An interesting approach, that has not been tried yet as far as I know, would be to implement a note taking system in TypeDB: a fully type safe graph database with built-in schema. That’s a good start, and it gets even better as we encounter such gems as an included inference engine and hypergraph capabilities. The TypeDB+note-taking idea has been mentioned by the creator of Hode, and also by e.g. by Robert Haisfield.
One could also take a category theory approach, e.g. with ologs (“knowledge representation with category theory”). Or - one step closer to note-taking, utilizing the Categorical Query Language (CQL) (my understanding: “a graph database language with category theory”).
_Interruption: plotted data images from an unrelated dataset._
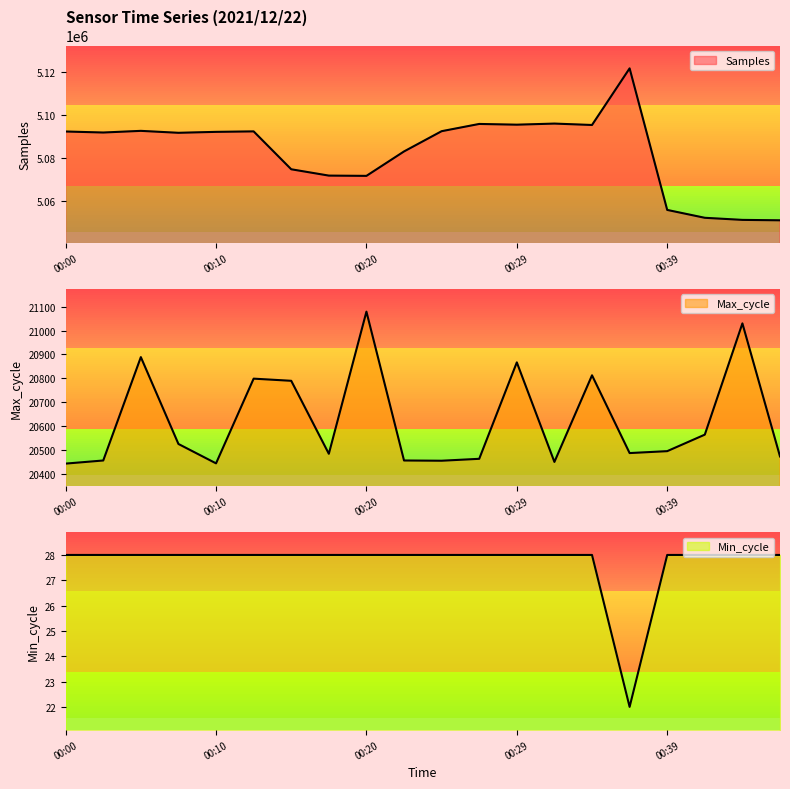

Rank the series at 00:44 from lowest to highest value.

Min_cycle, Max_cycle, Samples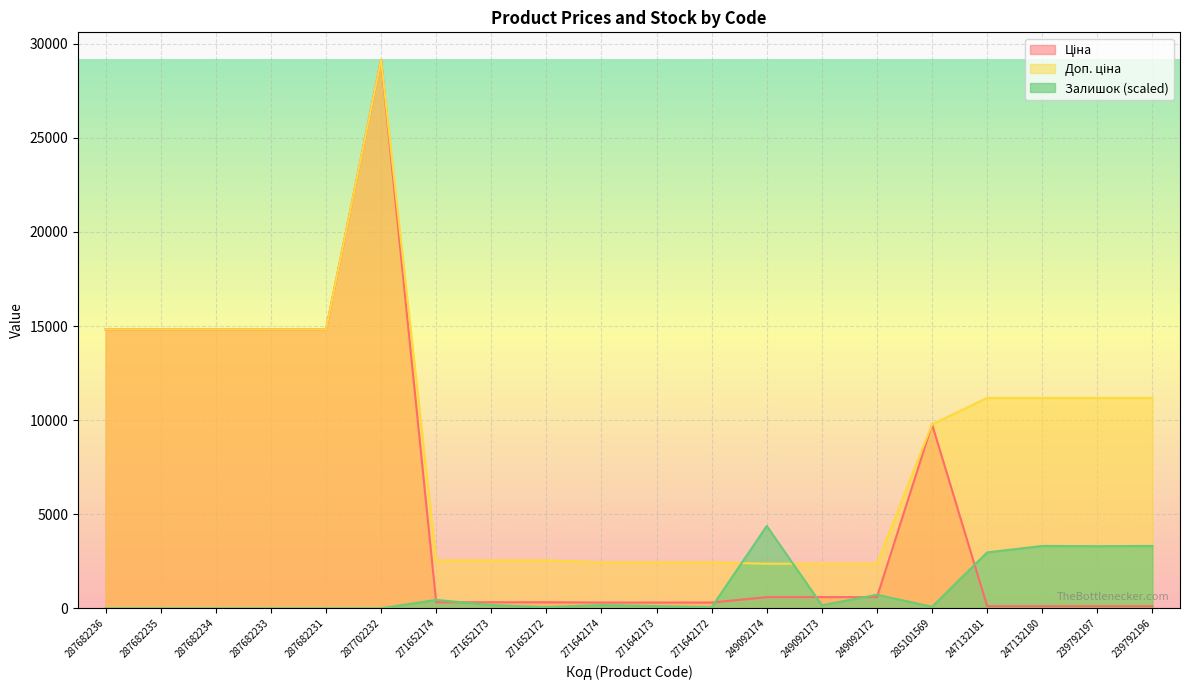

True or false: Ціна and Доп. ціна intersect in this chart.

False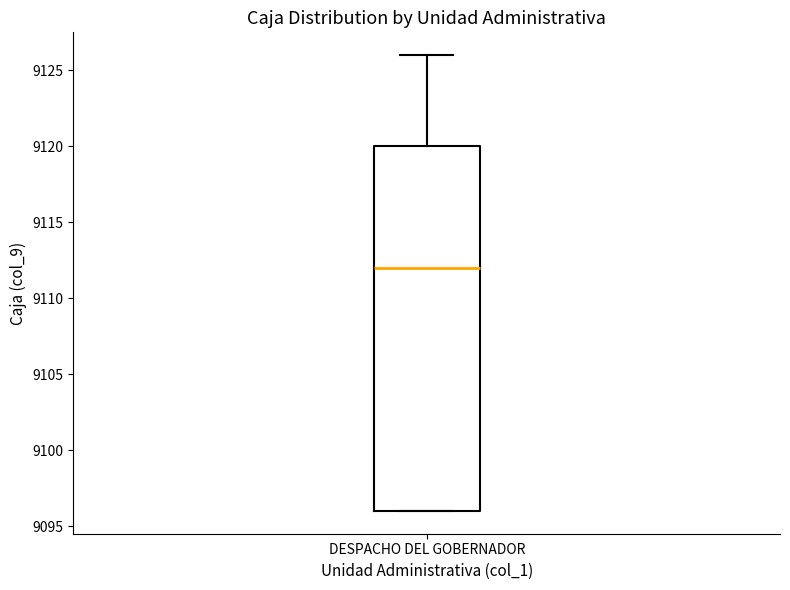

Read this box plot against the y-axis: the position of the median line, the range covered by the box, and the ends of both whiskers. The values are not printed on the chart, so give them approximately, as read against the axis.

median 9112, box 9096 to 9120, whiskers 9096 to 9126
It is created by David Spivak et al., who were also behind the ologs. Ologs has been mentioned before on the forum, e.g. in A meta-graph as a set of linked graphs by @gax, who also briefly mentions CQL. He also presents a take on LogSeq vs graph databases.
For completeness we should also mention frames (my understanding: “knowledge representation inspired by Objective-oriented modeling”) as a possible note-taking data model.
This section should end with what is perhaps currently the pinnacle of formal, graph-based knowledge representation: Ben Goertzel’s knowledge representation model ([2]). It has its home within his OpenCog symbolic AI system. This model, and implementation, has (my understanding:) very far-reaching expressivity, is fully formalized, totally type-safe, total invariance/schema enforcement, includes its own ontology, includes/allows all the relationship types I mentioned previously, allows inference (and includes the inference engine), and relationship expressivity is on the metagraph level: they have arbitrary arity, and can point not only to entities but to arbitrary sets of entities.
Other links
ScalingSynthesis.com is a goldmine for any and all ideas and initiatives for bringin structure and semantics to note-taking. A project by Joel Chan and said Robert Haisfield.
Ivo Veltichkov has developed a semantic ontology-based Roam PKM system:
Transferring it to LogSeq is perhaps not impossible. At least not if some of the most restraining LogSeq bugs would be fixed.